Chinese photovoltaic (PV) suppliers are eyeing opportunities in Afghanistan amid the growing expectation of more cooperation from the Afghan government and businesses there, where electricity supplies are uncertain.
The Chinese business representative group called Chinatown in Kabul is in close contact with several domestic PV companies about doing business in the Central Asian country, the Global Times learned.
"We hope that Chinese-funded enterprises will participate in the construction of solar power generation projects," Li Xijing, deputy general manager with Chinatown, told the Global Times in an exclusive interview on Sunday.
Afghanistan needs 850 megawatts of electricity annually, of which 620 megawatts are imported from neighboring countries and 230 megawatts are supplied domestically, according to media reports.
Afghanistan has a huge electricity supply gap. About 75-80 percent of the electricity is imported, and with the improvement of living standards and economic development, the gap will be even greater, industry insiders said.
Afghanistan has always wanted to be independent in electricity. However, due to the long investment cycle of hydropower and thermal power infrastructure build-up, the one-time investment is large, as is the investment in supportive facilities, an industry insider said.
Under the previous government of Afghanistan, there were plans to develop clean energy and related projects, which was why the former government negotiated with Chinatown many times and reached cooperation intentions, the Global Times learned.
"After the new government came to power, it expressed the hope that it will continue to proceed with the projects," Li further noted.

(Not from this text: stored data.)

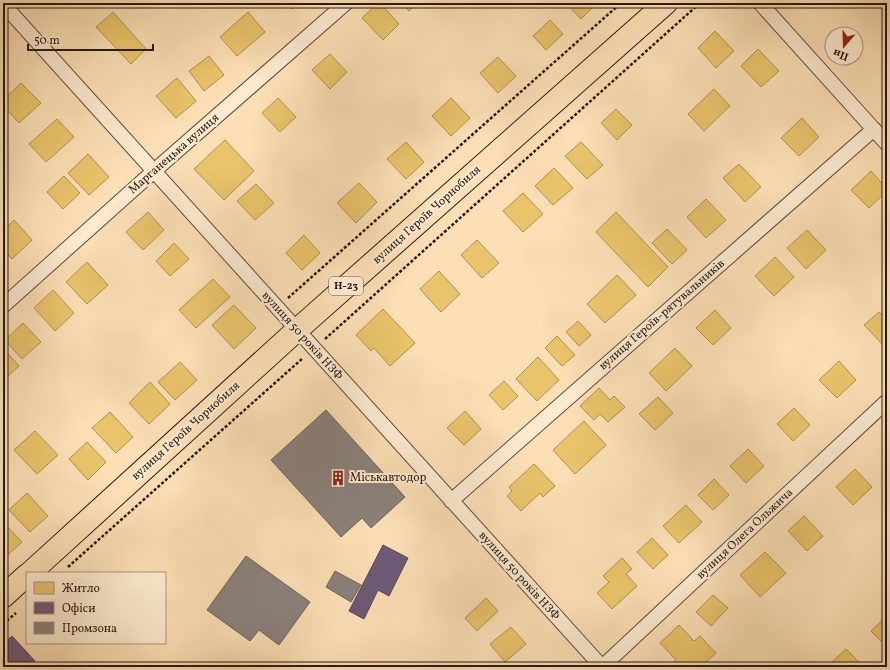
<svg xmlns="http://www.w3.org/2000/svg" width="890" height="670" font-family="Vollkorn,serif">
<style>
.homes{fill:#e9c46a;stroke:#ae9150}
.offices{fill:#6d597a;stroke:#58465b}
.industry{fill:#8a817c;stroke:#6c625c}
.lines{fill:none;stroke-linecap:round;stroke-linejoin:round}
.minor-casing{stroke:#5c4a3b;stroke-width:16}
.primary-casing{stroke:#261912;stroke-width:24}
.path{stroke:#261912;stroke-width:2.5;stroke-dasharray:3 2;stroke-linecap:butt}
.minor{stroke:#fdeacf;stroke-width:14}
.primary{stroke:#fcdfb5;stroke-width:22}
.labels{text-anchor:middle;dominant-baseline:central;stroke-width:4;stroke-linejoin:round;paint-order:stroke}
.shield{fill:#fdeacf;stroke:#66584b;stroke-width:1}
.shield-label{font-size:11px;font-weight:bold;fill:#261912}
.street-label{font-size:12px;fill:#261912;stroke:#fdeacf}
.poi-label{font-size:12px;fill:#261912;stroke:#fdeacf;text-anchor:start}
</style>
<rect width="100%" height="100%" fill="#fcdfb5"/>
<filter id="stains"><feTurbulence type="fractalNoise" baseFrequency=".005" numOctaves="4"/><feColorMatrix values="0 0 0 0 .2 0 0 0 0 .09 0 0 0 0 .02 0 0 0 .5 -.17"/></filter>
<radialGradient id="worn" r=".72"><stop offset=".6" stop-color="#630" stop-opacity="0"/><stop offset="1" stop-color="#630" stop-opacity=".3"/></radialGradient>
<path class="homes" d="M285 3H298L292 9Z
M378 3H380L399 24 383 40 362 18Z
M401 3H417L409 11Z
M566 3H597L581 19Z
M113 12 146 49 131 64 96 27Z
M248 12 265 32 237 56 220 37Z
M550 20 563 34 546 50 533 36Z
M715 31 734 51 716 68 698 48Z
M758 49 779 71 761 87 741 66Z
M330 54 347 72 330 89 312 70Z
M209 56 224 75 204 91 189 71Z
M498 57 516 76 498 93 480 73Z
M177 78 196 101 176 118 156 96Z
M21 83 41 103 19 123 3 106V100Z
M714 89 730 106 704 131 688 114Z
M278 98 296 117 280 132 262 113Z
M451 98 470 118 451 136 432 116Z
M616 109 632 125 617 140 601 123Z
M802 118 819 137 799 156 781 138Z
M57 119 74 137 46 162 29 144Z
M225 140 254 171 224 200 194 169Z
M406 142 424 162 406 179 387 159Z
M581 142 603 165 587 179 565 156Z
M88 154 109 177 89 195 68 173Z
M739 164 761 187 745 202 723 178Z
M554 168 573 188 553 205 535 186Z
M871 171 887 189V191L869 208 851 190Z
M64 176 80 193 63 209 47 192Z
M359 183 377 202 356 223 337 203Z
M256 184 274 203 255 220 237 201Z
M523 193 543 214 523 232 503 211Z
M706 199 726 220 706 238 687 217Z
M148 212 164 230 143 250 126 232Z
M616 212 668 267 648 287 596 232Z
M14 220 32 240 12 259 3 249V231Z
M667 229 687 250 672 264 652 243Z
M807 230 826 250 806 269 787 248Z
M304 235 320 253 302 270 286 253Z
M477 240 499 263 482 278 461 255Z
M174 243 189 259 170 276 156 261Z
M775 257 794 277 774 296 755 276Z
M87 262 108 285 87 304 66 282Z
M439 271 460 294 441 312 420 289Z
M617 275 636 295 605 323 587 304Z
M213 279 230 297 196 328 179 310Z
M53 290 74 313 55 331 34 308Z
M234 305 256 328 234 349 212 325Z
M383 309 415 343 390 366 374 348 371 351 356 335Z
M715 310 731 328 713 345 696 328Z
M879 312 885 318 887 317V349L864 325Z
M578 321 591 335 579 346 566 332Z
M23 323 41 342 22 359 5 340Z
M557 336 575 355 562 366 545 348Z
M3 348 19 366 3 381Z
M675 348 692 366 666 391 649 373Z
M538 357 559 380 537 401 516 379Z
M839 361 856 380 837 398 819 380Z
M180 362 197 380 175 400 158 382Z
M504 381 518 396 503 410 489 395Z
M150 382 170 404 149 424 129 403Z
M599 388 610 400 614 396 625 407 608 422 600 414 594 420 580 406Z
M658 397 673 413 655 430 639 414Z
M794 408 810 425 793 441 777 424Z
M465 411 481 429 464 445 447 428Z
M110 412 133 437 116 453 92 428Z
M584 421 606 445 575 474 553 450Z
M35 431 58 455 37 474 14 450Z
M87 442 106 462 88 480 69 459Z
M887 443V454L882 448Z
M748 449 764 466 746 483 730 466Z
M534 464 555 486 543 497 540 493 521 511 507 496 512 491 509 487Z
M855 469 872 487 853 505 836 487Z
M714 479 729 495 713 510 698 495Z
M27 493 48 516 30 532 9 510Z
M686 505 702 522 679 543 663 526Z
M804 516 823 536 807 551 788 531Z
M4 523 22 542 3 559V524Z
M652 538 668 555 653 569 637 552Z
M765 552 786 573 760 597 740 575Z
M622 558 632 569 626 574 637 586 612 609 597 593 609 582 603 576Z
M713 595 728 608 711 626 696 612Z
M486 598 498 611 477 631 465 618Z
M887 616V645L886 646 871 631Z
M679 625 694 641 700 636 716 653 701 667H674L672 664 676 660 660 643Z
M511 627 526 644 505 662 490 644Z
M846 649 862 665 860 667H832L829 665Z"/>
<path class="offices" d="M383 545 408 558 389 596 378 590 364 619 349 611Z
M12 636 35 661 28 667H3V644Z"/>
<path class="industry" d="M326 410 405 497 371 528 362 518 341 537 271 460Z
M246 556 310 602 279 645 259 630 250 641 207 610Z
M335 571 361 585 351 602 326 587Z"/>
<g class="lines">
<g class="minor-casing">
<path id="minor" d="M760 3 887 144
M3 4 602 667
M3 306 154 171 346 3
M451 501 874 129
M602 667 887 401"/>
</g>
<g class="primary-casing">
<path id="primary" d="M30 573 297 330 666 3
M3 597 27 575"/>
</g>
<path class="path" d="M288 298 621 3
M325 339 700 3
M68 567 303 358
M3 624 16 613"/>
<use href="#minor" class="minor"/>
<use href="#primary" class="primary"/>
</g>
<defs>
<g id="building-bare" transform="scale(1.2)"><path d="M-4-6H4V6H1V3H-1V6H-4ZM-2.5-4.3h1.7v1.8h-1.7ZM.8-4.3h1.7v1.8H.8ZM-2.5-1h1.7V.8h-1.7ZM.8-1h1.7V.8H.8Z" fill="#8f2418" stroke="#fdeacf" stroke-width="2.5" paint-order="stroke"/></g>
</defs>
<g fill-rule="evenodd">
<use href="#building-bare" x="338" y="478"/>
</g>
<g class="labels">
<rect class="shield" x="329" y="277" width="34" height="18" rx="3"/>
<g class="shield-label">
<text x="346" y="286">Н-23</text>
</g>
<g class="street-label">
<text transform="translate(174 154) rotate(-41)">Марганецька вулиця</text>
<text transform="translate(427 215) rotate(-42)">вулиця Героїв Чорнобиля</text>
<text transform="translate(662 315) rotate(-41)">вулиця Героїв-рятувальників</text>
<text transform="translate(302 336) rotate(48)">вулиця 50 років НЗФ</text>
<text transform="translate(186 431) rotate(-42)">вулиця Героїв Чорнобиля</text>
<text transform="translate(745 534) rotate(-43)">вулиця Олега Ольжича</text>
<text transform="translate(519 576) rotate(48)">вулиця 50 років НЗФ</text>
</g>
<g class="poi-label">
<text x="350" y="478">Міськавтодор</text>
</g>
</g>
<rect width="890" height="670" fill="none" stroke="#fcdfb5" stroke-width="16"/>
<rect x="4" y="4" width="882" height="662" fill="none" stroke="#261912" stroke-width="2"/>
<rect x="8" y="8" width="874" height="654" fill="none" stroke="#261912"/>
<rect x="26" y="572" width="140" height="72" fill="#fdeacf" stroke="#a79683"/>
<rect x="34" y="582" width="20" height="12" fill="#e9c46a" stroke="#a79683"/>
<text x="62" y="592" font-size="12" fill="#261912">Житло</text>
<rect x="34" y="602" width="20" height="12" fill="#6d597a" stroke="#a79683"/>
<text x="62" y="612" font-size="12" fill="#261912">Офіси</text>
<rect x="34" y="622" width="20" height="12" fill="#8a817c" stroke="#a79683"/>
<text x="62" y="632" font-size="12" fill="#261912">Промзона</text>
<g transform="translate(844 46) rotate(200)"><circle r="19" fill="#fdeacf" stroke="#a79683"/>
<path d="M0-3L7 15L0 10L-7 15Z" fill="#8f2418"/>
<text y="-6" font-size="11" font-weight="bold" text-anchor="middle" fill="#261912">Пн</text>
</g>
<path d="M28 44v6h125v-6" fill="none" stroke="#261912" stroke-width="2"/>
<text x="34" y="44" font-size="12" fill="#261912" stroke="#fdeacf" stroke-width="3" paint-order="stroke">50 m</text>
<rect width="100%" height="100%" filter="url(#stains)"/>
<rect width="100%" height="100%" fill="url(#worn)"/>
</svg>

However, several PV companies have lingering concerns. A person with a major Chinese solar panel producer told the Global Times on Monday that it's hard to tell whether Chinese solar companies will invest in Afghanistan as investors weigh local business models a lot.
Another PV producer said that it has no business in the country and it's focusing on Europe, which it's familiar with, and it's difficult to balance its efforts in existing markets. That might change if conditions in Afghanistan did.
Chinese business representatives in Afghanistan remain optimistic about the market, given the complementary nature for cooperation. For one thing, Afghanistan is often sunny, which is good for solar power generation, Li said.
Moreover, the distributed nature of PV generation eliminates the need for large-scale grid deployment in Afghanistan, saving a lot of infrastructure costs.
A solar power generation system that's already installed in Chinatown has allowed Afghans to see this advanced generation technology. It's a Chinese calling card and brand, which has laid a good foundation for the expansion of the solar power generation market in Afghanistan, Li said.